» Activity
Using the entries below, copy exactly each line from the line with "right front paw: (60, 251)" up to and including the line with "right back paw: (50, 99)", with every picture left out.

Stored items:

+++

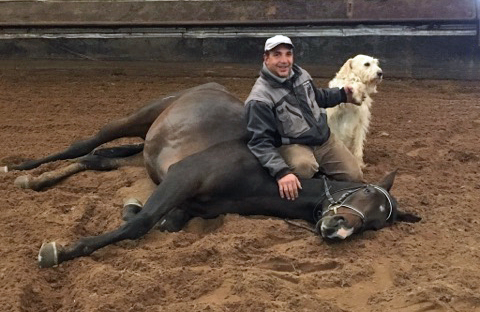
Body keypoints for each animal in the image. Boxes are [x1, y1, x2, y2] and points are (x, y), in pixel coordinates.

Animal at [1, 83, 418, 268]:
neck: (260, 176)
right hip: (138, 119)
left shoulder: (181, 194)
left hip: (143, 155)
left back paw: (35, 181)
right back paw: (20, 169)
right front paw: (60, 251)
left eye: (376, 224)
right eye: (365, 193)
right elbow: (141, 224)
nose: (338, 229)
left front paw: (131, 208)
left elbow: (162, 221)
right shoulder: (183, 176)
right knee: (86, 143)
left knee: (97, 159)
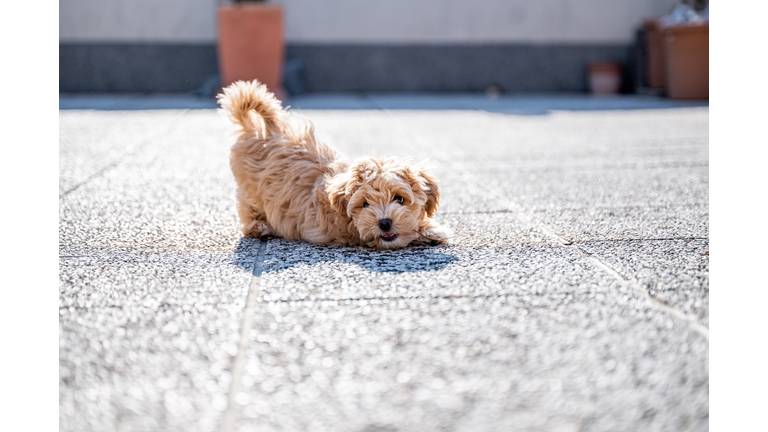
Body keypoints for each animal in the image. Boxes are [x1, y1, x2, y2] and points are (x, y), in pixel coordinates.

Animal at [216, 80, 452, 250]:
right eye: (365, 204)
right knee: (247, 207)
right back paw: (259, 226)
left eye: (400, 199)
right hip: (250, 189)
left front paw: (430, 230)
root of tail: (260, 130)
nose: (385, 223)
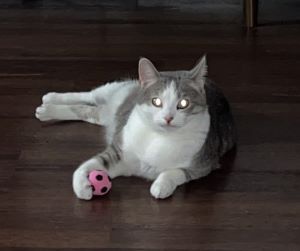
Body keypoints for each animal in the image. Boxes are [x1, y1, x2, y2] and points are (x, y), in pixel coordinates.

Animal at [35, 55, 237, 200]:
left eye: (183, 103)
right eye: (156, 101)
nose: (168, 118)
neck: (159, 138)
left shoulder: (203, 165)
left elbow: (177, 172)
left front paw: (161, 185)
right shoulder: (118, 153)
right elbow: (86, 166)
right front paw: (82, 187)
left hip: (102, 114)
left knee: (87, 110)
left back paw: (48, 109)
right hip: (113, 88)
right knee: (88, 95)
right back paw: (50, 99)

+++

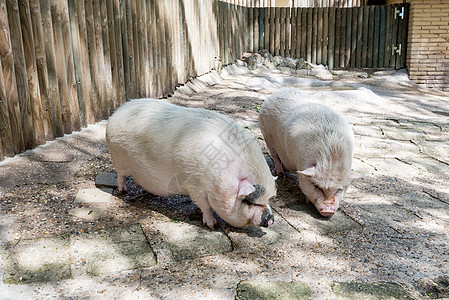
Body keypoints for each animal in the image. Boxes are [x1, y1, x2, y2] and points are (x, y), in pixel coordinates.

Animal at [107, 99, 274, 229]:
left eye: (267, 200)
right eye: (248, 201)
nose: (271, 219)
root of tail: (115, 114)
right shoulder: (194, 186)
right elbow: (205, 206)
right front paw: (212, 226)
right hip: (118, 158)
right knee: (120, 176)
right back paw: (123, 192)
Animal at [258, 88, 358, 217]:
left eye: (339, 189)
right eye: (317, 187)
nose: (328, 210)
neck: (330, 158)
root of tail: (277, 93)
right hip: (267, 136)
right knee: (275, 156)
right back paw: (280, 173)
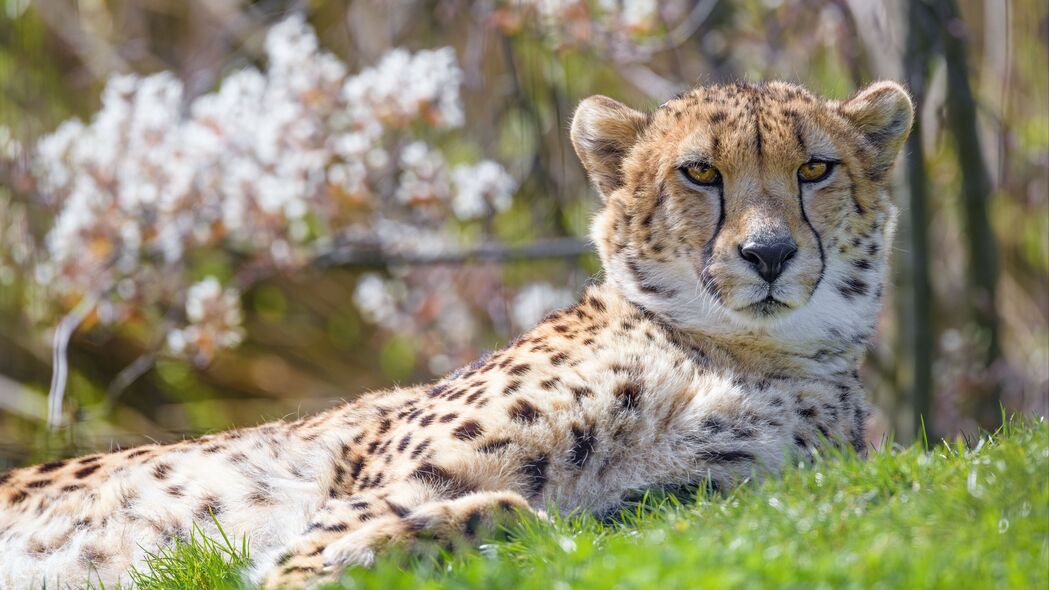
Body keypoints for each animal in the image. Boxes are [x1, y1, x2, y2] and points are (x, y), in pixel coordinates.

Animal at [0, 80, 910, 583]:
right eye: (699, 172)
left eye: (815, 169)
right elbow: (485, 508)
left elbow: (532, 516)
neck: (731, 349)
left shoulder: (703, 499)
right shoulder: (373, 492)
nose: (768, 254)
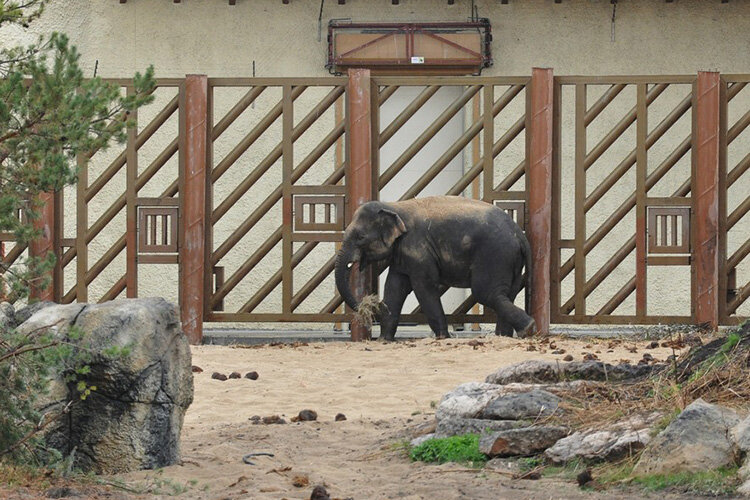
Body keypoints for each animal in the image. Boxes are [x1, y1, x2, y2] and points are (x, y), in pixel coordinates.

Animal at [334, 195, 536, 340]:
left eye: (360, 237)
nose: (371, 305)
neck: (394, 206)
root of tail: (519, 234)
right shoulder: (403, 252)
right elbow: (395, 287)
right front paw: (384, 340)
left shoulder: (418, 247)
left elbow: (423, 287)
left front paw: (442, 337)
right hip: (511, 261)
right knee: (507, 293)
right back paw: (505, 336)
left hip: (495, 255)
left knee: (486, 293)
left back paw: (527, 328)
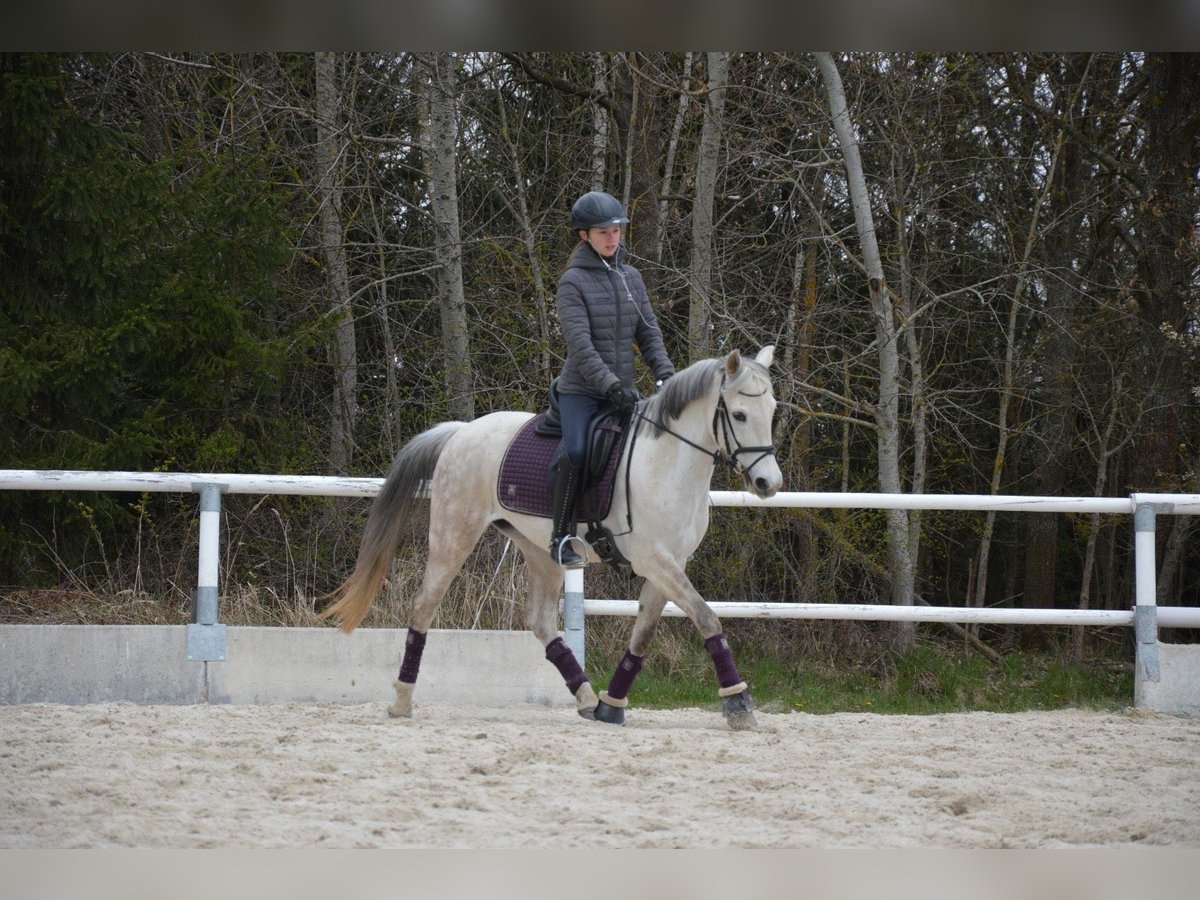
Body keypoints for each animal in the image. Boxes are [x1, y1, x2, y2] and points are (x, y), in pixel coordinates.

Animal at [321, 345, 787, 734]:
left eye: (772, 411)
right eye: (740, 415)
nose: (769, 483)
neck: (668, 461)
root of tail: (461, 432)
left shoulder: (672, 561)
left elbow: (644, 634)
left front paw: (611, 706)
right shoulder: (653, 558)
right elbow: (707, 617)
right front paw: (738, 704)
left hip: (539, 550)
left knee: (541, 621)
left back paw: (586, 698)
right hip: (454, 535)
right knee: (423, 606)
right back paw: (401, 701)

+++

» Output
right front paw: (60, 251)
left eye: (376, 224)
right eye: (365, 193)
right elbow: (141, 224)
nose: (338, 229)
left front paw: (131, 208)
left elbow: (162, 221)
right shoulder: (183, 176)
right knee: (86, 143)
left knee: (97, 159)
Body keypoints for each animal in the image. Boxes are [x1, y1, x2, y2] and points are (x, y), in pixel coordinates.

Animal at [216, 80, 452, 250]:
right eye: (365, 204)
right knee: (247, 207)
right back paw: (259, 226)
left eye: (400, 199)
right hip: (250, 189)
left front paw: (430, 230)
root of tail: (260, 130)
nose: (385, 223)
Body keypoints for each animal in the image. Boxes are [x1, y1, x2, y2] and points are (x, y), in pixel coordinates.

Animal at [35, 55, 237, 200]:
left eye: (183, 103)
right eye: (156, 101)
nose: (168, 118)
neck: (159, 138)
left shoulder: (203, 165)
left elbow: (177, 172)
left front paw: (161, 185)
right shoulder: (118, 153)
right elbow: (86, 166)
right front paw: (82, 187)
left hip: (102, 114)
left knee: (87, 110)
left back paw: (48, 109)
right hip: (113, 88)
right knee: (88, 95)
right back paw: (50, 99)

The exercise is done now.